Le parlement du Myanmar, soutenu par l’armée, a adopté le projet de loi anti-arnaque en ligne, qui prévoit certaines des peines les plus sévères au monde pour les crimes liés aux opérations d’arnaque en ligne. La nouvelle loi s’appuie sur un projet de loi proposé pour la première fois en mai, et ses règles les plus strictes ont été conservées après le débat parlementaire.
Commentant le projet de loi, Aye Chan, député de la chambre basse, a déclaré : « Il n’y a pas eu beaucoup de changements significatifs au projet de loi proposé. Les parties importantes du projet de loi sont restées les mêmes. »
La peine de mort ne s’applique pas à toutes les arnaques en ligne, car elle est réservée uniquement aux cas les plus graves impliquant de la violence ou de la traite des êtres humains.
Selon la loi, la peine de mort peut être infligée à toute personne qui utilise la violence, la torture, la détention illégale ou des traitements cruels pour forcer des personnes à entrer dans des centres d’arnaque en ligne, en particulier lorsque les victimes meurent à cause de cela. La prison à vie est condamnée à ceux qui dirigent des fraudes frauduleuses ou commettent de grandes fraudes aux cryptomonnaies. D’autres peines vont de 10 ans à perpétuité, selon le rôle de la personne et la gravité du crime.
L’industrie des arnaques crypto au Myanmar
Cette nouvelle loi intervient après des années de pression extérieure concernant les centres d’arnaque en pleine expansion le long des frontières du Myanmar, en particulier autour de Myawaddy, près de la Thaïlande.
Ces composés sont devenus tristement célèbres pour toutes sortes de crimes, notamment de fausses offres d’investissement en cryptomonnaies, des arnaques amoureuses (ce qu’on appelle la fraude au pig butchering), des sites d’investissement frauduleux, des fraudes d’identité, du blanchiment d’argent et de la traite des êtres humains.

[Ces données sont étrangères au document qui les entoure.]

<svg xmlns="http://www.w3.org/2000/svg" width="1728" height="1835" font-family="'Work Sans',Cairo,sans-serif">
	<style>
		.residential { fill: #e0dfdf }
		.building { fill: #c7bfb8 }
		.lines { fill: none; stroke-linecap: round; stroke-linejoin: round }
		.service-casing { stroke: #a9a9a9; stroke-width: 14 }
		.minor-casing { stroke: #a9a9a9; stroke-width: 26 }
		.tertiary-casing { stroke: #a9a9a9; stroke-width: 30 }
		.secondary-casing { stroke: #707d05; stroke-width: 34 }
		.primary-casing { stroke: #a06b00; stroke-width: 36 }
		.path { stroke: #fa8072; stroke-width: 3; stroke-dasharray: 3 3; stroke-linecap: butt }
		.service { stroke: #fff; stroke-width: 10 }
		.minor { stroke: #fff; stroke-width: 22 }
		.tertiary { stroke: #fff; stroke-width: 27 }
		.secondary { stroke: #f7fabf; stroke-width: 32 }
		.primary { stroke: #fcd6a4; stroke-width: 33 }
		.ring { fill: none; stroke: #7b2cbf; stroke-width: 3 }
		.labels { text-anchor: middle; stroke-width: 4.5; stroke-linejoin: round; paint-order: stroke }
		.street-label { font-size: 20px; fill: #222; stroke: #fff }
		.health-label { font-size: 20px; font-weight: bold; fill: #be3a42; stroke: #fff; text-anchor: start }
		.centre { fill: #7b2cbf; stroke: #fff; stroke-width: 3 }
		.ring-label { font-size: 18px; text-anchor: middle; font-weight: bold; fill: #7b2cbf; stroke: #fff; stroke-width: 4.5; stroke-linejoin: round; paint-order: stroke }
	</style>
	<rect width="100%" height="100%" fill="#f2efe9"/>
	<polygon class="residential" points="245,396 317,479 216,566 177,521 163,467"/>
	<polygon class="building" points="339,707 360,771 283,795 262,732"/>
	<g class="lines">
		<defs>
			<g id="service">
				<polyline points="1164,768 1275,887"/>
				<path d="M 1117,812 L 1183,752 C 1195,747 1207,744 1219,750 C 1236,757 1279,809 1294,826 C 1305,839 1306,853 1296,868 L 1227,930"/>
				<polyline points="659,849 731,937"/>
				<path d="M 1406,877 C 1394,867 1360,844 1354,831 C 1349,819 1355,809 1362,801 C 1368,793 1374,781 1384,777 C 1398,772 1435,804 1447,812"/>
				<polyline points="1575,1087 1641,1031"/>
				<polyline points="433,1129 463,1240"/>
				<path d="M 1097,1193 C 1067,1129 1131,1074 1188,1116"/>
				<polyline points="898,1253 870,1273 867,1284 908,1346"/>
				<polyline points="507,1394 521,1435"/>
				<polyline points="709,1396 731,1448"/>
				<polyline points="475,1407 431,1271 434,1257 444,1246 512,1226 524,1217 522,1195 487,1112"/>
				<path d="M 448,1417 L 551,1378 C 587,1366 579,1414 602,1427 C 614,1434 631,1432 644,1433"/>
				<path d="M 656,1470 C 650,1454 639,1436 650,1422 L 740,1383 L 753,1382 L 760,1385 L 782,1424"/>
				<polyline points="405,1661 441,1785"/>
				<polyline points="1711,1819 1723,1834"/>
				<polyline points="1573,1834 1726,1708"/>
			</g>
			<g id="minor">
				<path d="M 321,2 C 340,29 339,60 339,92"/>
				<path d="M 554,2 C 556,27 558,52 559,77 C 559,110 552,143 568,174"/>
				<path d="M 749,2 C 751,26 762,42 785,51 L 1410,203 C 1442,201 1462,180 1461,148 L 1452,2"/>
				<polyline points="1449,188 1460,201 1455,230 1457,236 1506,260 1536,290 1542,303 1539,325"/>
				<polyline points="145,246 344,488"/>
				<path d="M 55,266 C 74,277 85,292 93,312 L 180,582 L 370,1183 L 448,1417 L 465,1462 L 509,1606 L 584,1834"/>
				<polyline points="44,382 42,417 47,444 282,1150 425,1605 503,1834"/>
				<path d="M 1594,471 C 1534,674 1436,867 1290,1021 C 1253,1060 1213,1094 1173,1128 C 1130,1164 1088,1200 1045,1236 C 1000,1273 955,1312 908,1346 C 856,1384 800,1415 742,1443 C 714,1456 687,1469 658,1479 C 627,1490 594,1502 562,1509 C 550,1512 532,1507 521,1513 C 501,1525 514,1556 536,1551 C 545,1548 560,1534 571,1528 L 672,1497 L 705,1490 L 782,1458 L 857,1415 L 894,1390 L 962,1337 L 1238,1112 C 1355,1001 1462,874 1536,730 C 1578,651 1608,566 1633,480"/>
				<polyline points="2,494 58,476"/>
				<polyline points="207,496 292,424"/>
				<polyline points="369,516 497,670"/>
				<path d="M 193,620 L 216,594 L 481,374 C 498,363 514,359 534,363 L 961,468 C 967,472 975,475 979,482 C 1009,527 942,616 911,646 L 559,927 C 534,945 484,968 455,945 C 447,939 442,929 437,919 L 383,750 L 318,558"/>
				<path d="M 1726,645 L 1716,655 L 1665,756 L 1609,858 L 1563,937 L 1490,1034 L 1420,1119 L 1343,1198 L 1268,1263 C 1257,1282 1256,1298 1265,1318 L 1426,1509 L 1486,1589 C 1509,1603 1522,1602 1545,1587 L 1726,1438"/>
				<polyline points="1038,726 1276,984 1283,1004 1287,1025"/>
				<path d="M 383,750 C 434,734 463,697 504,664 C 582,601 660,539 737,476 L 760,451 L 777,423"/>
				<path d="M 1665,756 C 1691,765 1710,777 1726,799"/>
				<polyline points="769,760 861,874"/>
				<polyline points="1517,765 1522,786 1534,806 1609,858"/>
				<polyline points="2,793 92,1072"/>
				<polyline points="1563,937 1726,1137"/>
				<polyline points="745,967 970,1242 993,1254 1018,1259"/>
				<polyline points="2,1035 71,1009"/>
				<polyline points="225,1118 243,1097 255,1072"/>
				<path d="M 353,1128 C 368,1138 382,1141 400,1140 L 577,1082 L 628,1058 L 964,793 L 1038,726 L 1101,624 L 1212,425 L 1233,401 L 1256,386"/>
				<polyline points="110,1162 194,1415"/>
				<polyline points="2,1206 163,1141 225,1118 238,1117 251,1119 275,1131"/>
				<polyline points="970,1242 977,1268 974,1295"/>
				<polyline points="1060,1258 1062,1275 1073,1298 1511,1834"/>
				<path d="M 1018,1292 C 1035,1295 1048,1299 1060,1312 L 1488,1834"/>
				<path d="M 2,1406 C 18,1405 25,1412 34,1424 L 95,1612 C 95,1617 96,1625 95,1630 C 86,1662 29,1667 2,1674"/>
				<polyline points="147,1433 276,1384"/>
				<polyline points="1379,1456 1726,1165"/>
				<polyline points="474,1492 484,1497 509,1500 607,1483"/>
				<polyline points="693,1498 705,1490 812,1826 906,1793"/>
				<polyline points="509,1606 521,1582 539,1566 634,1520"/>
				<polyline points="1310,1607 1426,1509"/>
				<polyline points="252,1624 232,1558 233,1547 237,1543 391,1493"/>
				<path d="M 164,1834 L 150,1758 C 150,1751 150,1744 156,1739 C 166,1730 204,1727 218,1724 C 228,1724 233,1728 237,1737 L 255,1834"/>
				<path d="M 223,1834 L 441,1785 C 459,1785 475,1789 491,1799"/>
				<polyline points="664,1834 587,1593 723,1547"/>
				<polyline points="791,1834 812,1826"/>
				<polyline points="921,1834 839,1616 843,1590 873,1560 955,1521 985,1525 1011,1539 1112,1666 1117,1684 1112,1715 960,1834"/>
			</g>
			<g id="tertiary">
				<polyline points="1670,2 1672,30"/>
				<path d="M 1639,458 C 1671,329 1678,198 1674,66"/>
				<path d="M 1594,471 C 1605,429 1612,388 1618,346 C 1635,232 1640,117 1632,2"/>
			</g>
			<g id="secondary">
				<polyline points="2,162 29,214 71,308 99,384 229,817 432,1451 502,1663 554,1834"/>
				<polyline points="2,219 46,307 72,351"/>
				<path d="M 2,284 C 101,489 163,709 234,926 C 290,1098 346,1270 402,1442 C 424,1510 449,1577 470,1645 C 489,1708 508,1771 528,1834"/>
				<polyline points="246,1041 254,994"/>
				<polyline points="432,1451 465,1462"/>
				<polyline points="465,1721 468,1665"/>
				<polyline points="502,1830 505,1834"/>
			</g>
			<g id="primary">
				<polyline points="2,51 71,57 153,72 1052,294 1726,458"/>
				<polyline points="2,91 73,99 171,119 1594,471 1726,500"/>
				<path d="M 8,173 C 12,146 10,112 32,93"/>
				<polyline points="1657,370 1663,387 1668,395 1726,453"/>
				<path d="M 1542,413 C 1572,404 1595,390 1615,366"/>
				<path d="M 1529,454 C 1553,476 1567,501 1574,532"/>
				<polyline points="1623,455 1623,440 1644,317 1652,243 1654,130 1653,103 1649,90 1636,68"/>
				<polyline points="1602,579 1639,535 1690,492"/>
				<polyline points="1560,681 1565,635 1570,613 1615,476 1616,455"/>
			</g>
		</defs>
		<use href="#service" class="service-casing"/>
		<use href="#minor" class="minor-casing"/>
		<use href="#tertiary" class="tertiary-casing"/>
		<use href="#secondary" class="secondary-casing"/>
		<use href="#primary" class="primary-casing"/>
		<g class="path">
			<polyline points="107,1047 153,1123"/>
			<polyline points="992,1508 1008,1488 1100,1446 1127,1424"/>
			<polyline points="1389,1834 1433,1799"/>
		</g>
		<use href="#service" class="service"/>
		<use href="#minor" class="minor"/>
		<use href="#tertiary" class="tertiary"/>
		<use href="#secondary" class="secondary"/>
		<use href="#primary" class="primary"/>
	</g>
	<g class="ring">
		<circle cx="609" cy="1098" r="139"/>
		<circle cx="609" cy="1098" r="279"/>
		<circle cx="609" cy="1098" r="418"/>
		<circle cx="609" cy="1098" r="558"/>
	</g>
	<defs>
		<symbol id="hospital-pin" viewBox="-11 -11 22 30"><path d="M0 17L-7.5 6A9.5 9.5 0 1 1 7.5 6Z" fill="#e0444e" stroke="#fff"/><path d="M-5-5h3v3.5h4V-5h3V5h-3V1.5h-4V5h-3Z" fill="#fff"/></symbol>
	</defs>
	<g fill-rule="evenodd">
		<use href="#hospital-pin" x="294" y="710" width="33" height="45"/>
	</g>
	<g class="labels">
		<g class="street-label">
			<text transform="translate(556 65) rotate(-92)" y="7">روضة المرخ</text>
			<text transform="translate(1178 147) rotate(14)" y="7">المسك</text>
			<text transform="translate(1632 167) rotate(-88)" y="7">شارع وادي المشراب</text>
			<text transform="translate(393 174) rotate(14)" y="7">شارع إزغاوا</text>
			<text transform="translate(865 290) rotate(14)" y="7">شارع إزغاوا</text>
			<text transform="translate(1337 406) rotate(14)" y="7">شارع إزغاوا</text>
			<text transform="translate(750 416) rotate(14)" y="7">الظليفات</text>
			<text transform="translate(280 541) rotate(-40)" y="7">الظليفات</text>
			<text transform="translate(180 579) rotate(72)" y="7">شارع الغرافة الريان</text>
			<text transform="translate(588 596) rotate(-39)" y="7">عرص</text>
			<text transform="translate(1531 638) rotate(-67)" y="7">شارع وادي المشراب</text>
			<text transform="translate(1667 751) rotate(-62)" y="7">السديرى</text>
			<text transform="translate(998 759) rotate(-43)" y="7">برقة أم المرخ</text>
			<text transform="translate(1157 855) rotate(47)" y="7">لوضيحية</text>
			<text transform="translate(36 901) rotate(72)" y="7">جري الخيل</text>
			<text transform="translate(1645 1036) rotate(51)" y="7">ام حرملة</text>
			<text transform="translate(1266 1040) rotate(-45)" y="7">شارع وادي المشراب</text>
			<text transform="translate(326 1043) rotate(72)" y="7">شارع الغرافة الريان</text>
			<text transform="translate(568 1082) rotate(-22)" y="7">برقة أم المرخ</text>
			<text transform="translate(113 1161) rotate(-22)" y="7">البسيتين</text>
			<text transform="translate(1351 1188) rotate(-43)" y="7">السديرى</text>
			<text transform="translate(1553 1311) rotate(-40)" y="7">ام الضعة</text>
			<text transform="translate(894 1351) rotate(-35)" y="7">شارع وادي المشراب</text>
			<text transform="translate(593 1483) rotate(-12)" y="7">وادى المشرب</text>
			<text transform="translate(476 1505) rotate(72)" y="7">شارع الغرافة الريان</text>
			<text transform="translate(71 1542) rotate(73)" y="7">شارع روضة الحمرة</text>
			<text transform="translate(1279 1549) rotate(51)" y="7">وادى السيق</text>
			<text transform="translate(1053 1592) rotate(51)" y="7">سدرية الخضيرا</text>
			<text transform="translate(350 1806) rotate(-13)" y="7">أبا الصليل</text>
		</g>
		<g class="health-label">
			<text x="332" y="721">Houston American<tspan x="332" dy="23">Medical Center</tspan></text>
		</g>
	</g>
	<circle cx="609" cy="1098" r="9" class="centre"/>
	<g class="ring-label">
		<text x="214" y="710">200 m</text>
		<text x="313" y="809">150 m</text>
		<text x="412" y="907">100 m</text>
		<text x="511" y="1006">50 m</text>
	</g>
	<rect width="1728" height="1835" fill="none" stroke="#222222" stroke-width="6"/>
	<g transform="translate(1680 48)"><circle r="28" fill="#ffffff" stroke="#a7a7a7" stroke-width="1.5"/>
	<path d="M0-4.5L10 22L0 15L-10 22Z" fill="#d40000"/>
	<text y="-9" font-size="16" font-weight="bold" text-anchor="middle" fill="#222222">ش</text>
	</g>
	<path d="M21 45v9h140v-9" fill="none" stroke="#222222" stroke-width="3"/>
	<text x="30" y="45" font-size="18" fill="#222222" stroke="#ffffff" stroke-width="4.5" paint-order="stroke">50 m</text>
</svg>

Beaucoup de personnes travaillant dans ces centres n’ont pas choisi d’y être. Des milliers de victimes venues d’Asie, d’Afrique, d’Europe et des Amériques ont décrit avoir été trompées par de fausses offres d’emploi, pour se voir retirer leur passeport et être forcées à mener des arnaques en ligne sous la menace de violence.
Même si ces opérations mènent toutes sortes d’arnaques, la crypto est devenue l’un de leurs moyens de prédilection pour gérer les paiements. Souvent, on demande aux victimes d’acheter du Bitcoin ou des stablecoins, d’envoyer des USDT dans les portefeuilles gérés par les escrocs, d’investir via de faux sites de trading de cryptomonnaies, ou de transférer de l’argent vers des portefeuilles décentralisés quasiment impossibles à récupérer.
Un nouveau rapport de l’ONUDC (Office des Nations Unies contre la drogue et le crime) estime que l’an dernier, les arnaques en ligne (notamment la fraude à l’investissement) en provenance d’Asie du Sud-Est (principalement au Myanmar et au Cambodge) ont entraîné entre 88,3 et 114,1 milliards de dollars de détournement des victimes.
En général, le FBI a averti que les arnaques aux investissements en crypto restent l’une des principales causes de pertes financières liées à la cybercriminalité dans le monde. L’année dernière seulement, une perte de 11 milliards de dollars a été attribuée à des arnaques de cryptomonnaies rien qu’aux États-Unis.